# Renewing acr 1 card



## JimnNila143 (Jul 23, 2013)

This is my current situation. I am due to renew my permanent ACR 1 card next week. I am unable to travel because I have a very bad hip and can no longer walk, even with the aide of a walker. My hip can't bear my weight. Will I be required to do an interview? Will I need NBI clearance? I have been in the Philippines almost 7 years, a permanent resident, and am 68 years of age. My wife has to do many things in my behalf.


----------



## Asian Spirit (Mar 1, 2010)

JimnNila143 said:


> This is my current situation. I am due to renew my permanent ACR 1 card next week. I am unable to travel because I have a very bad hip and can no longer walk, even with the aide of a walker. My hip can't bear my weight. Will I be required to do an interview? Will I need NBI clearance? I have been in the Philippines almost 7 years, a permanent resident, and am 68 years of age. My wife has to do many things in my behalf.


Jim,

I have no solid info to offer unfortunately. At the same time, unless someone here has iron clad facts I would suggest this to start with. Ask your wife to get a notarized letter from your doctor stating what you have in your post.
Have her take it to the closest BI office and speak to the office manager or agent in charge. Ask them what needs to be done. That's about the best I can offer other than visit with the American Citizens Services Office at the embassy in Manila by phone or email to see if they have any good suggestions.



Keep us posted

Jet Lag


----------



## M.C.A. (Feb 24, 2013)

*Power of Attorney?*



JimnNila143 said:


> This is my current situation. I am due to renew my permanent ACR 1 card next week. I am unable to travel because I have a very bad hip and can no longer walk, even with the aide of a walker. My hip can't bear my weight. Will I be required to do an interview? Will I need NBI clearance? I have been in the Philippines almost 7 years, a permanent resident, and am 68 years of age. My wife has to do many things in my behalf.

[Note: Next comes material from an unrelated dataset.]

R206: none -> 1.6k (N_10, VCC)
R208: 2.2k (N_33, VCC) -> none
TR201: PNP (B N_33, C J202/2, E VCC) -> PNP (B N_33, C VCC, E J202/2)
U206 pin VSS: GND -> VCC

Power of Attorney might be what's needed but I'm with Jetlag I'd check with your local PBI Satellite office on exact information. 

Hope you get better and your hip heals Jim. 

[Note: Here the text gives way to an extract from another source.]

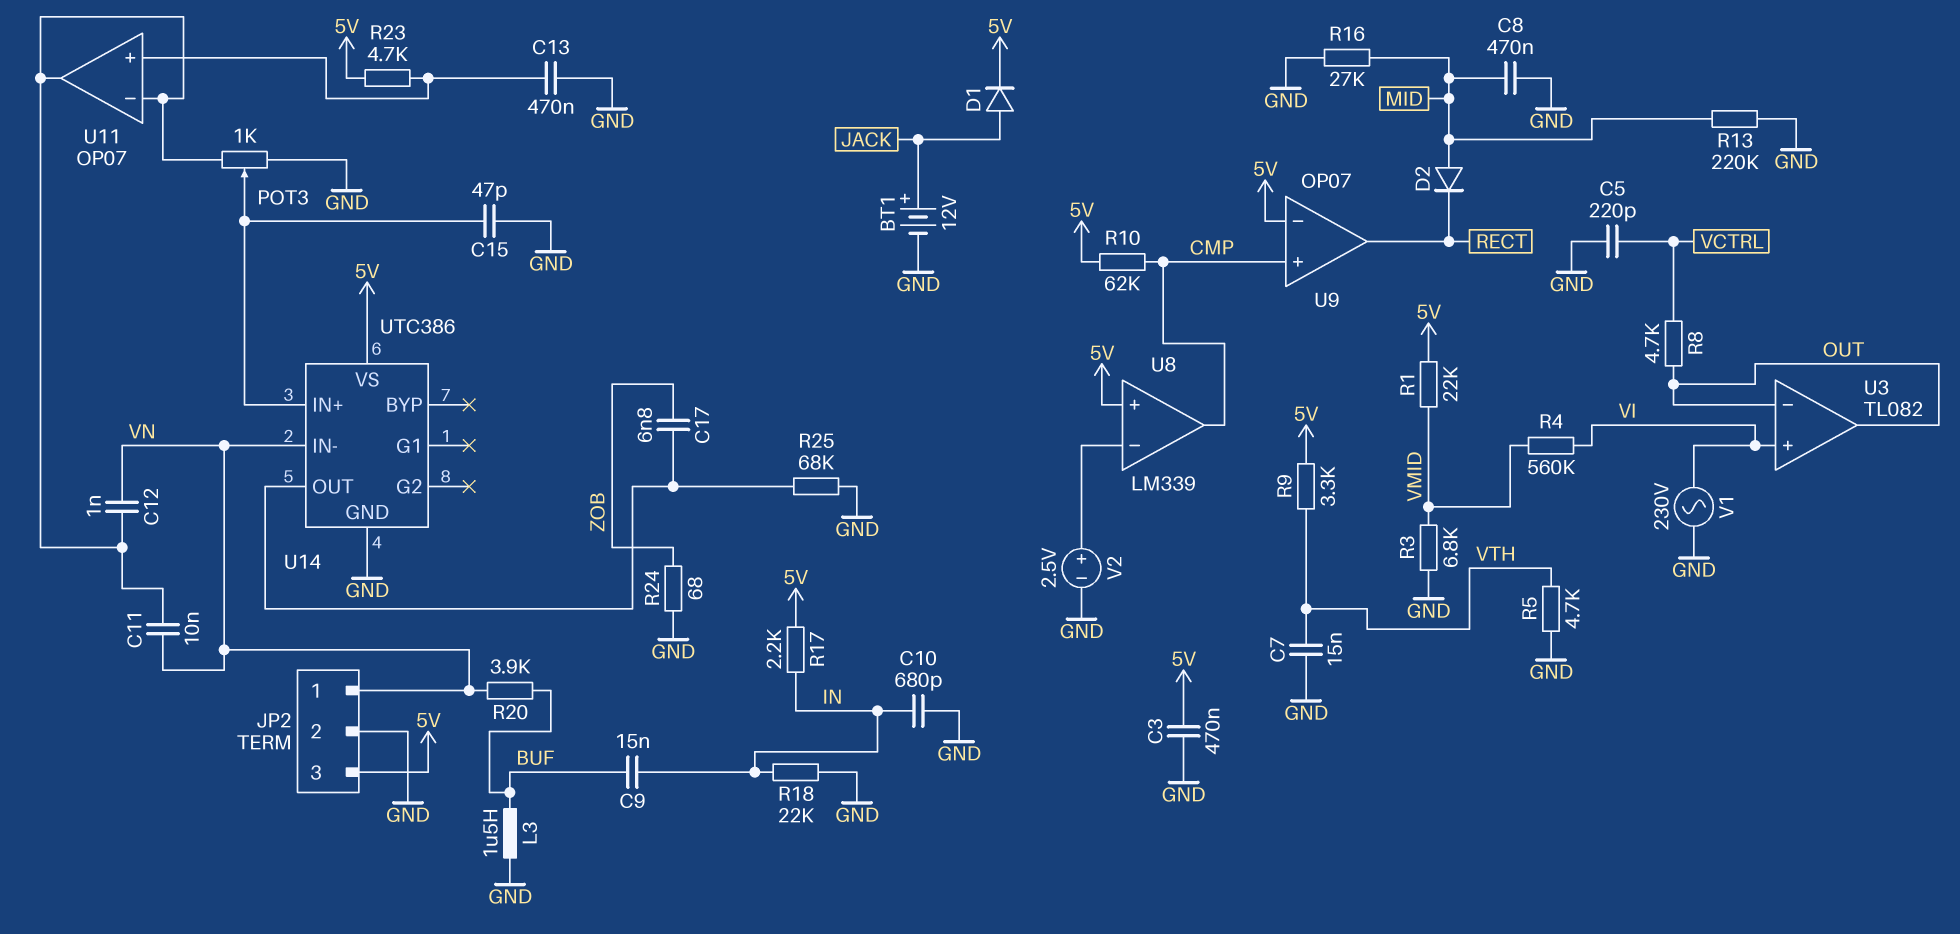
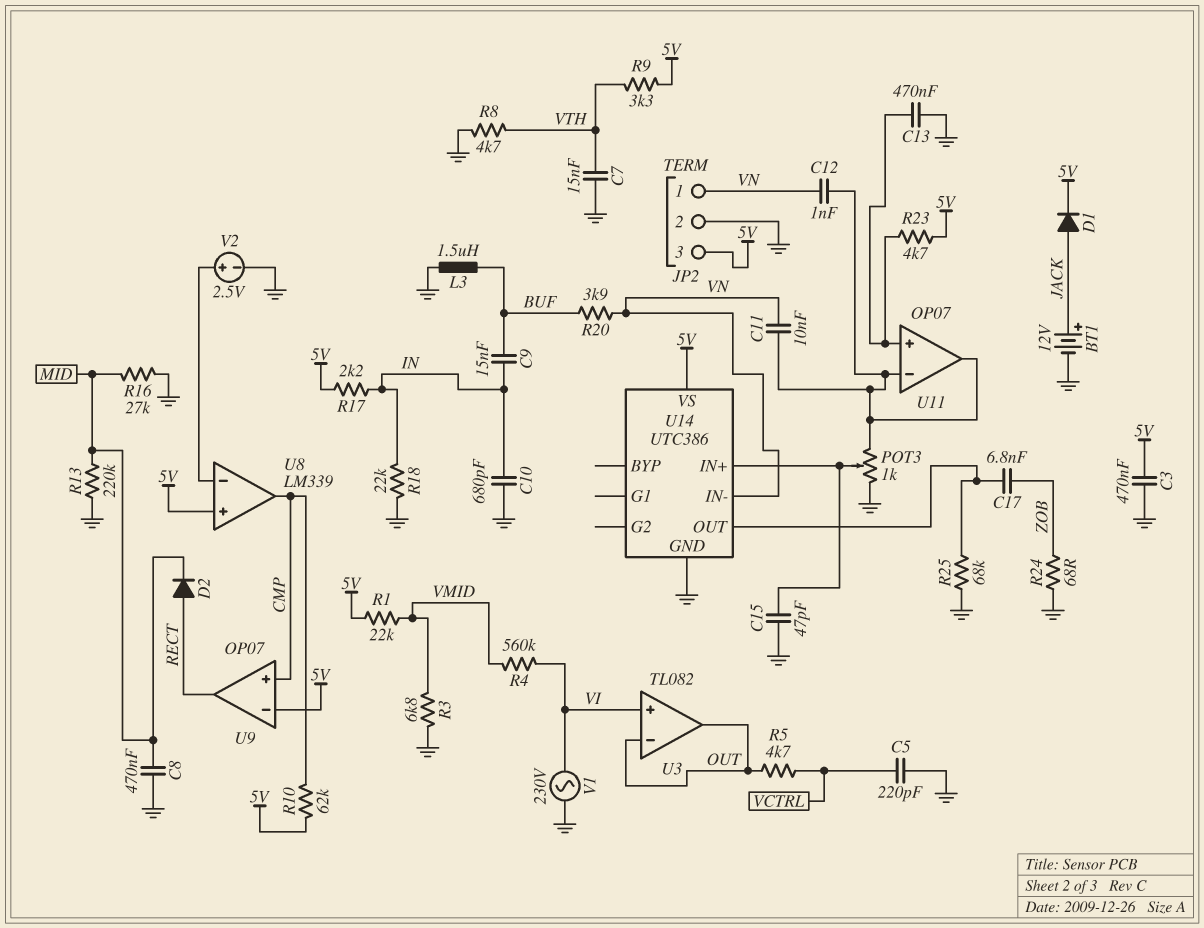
D2: diode (A MID, K RECT) -> diode (A RECT, K MID)
R5: 4.7k (GND, VTH) -> 4.7k (OUT, VCTRL)
R8: 4.7k (OUT, VCTRL) -> 4.7k (GND, VTH)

Found some information on the PBI website here's one of the requirements.

7. If the application is filed by an authorized representative, attach a photocopy of the Bureau of Immigration (BI) Accreditation
Identification (ID) Certificate or an original Special Power of Attorney (SPA) for EACH applicant with a photocopy of a valid
government-issued ID of attorney-in-fact.


Here's the link.
http://www.immigration.gov.ph/images/FORMS/June2015/BI FORM V-NI-015-Rev 1.pdf

I remember getting my first renewal and had to go up and down the stairs and I think things have changed, I know there's only supposed to be one spot to pay but before I to pay in 3 different area's within the same PBI Manila compound but I've heard that's changed now, so only one spot for payment. They had me get a copy of my fingerprints from one of the floors and we had to wait for about an hour in a couple spots and I was done but I had to come back for my new card two months later, they gave me a piece of paper to hold on to, it had a number to call and see if my card was in yet, amazingly they do answer that line.


----------



## bidrod (Mar 31, 2015)

mcalleyboy said:


> Power of Attorney might be what's needed but I'm with Jetlag I'd check with your local PBI Satellite office on exact information.
> 
> Hope you get better and your hip heals Jim.
> 
> ...


Jim the following is info for the Pala Pala office, hopefully they can answer your question.

DASMARIÑAS IMMIGRATION FIELD OFFICE
Direct Line(s)
(046) 506-7119
Facsimile Numbers(s)
(046) 506-7119
E-mail Addresses
Official
[email protected]
Office Address
Lingkod Pinoy Center Level 1, Annex, Robinson Place, Dasmarinas, Cavite


----------



## Cebu Citizen (Dec 13, 2013)

Jim; a while back I had a serious bout with my service connected back injury and I renewed my ACR through an agent. I was unable to travel and she did everything for me for a reasonable fee. The agent came to my home, collected all the necessary paperwork and took care of everything...I did not have to do a personal interview or anything and now my current ACR is good for another year.

I know here in the Philippines...every office and every official seems to do things differently but I just wanted to share with you that it can be done because I did it recently.


----------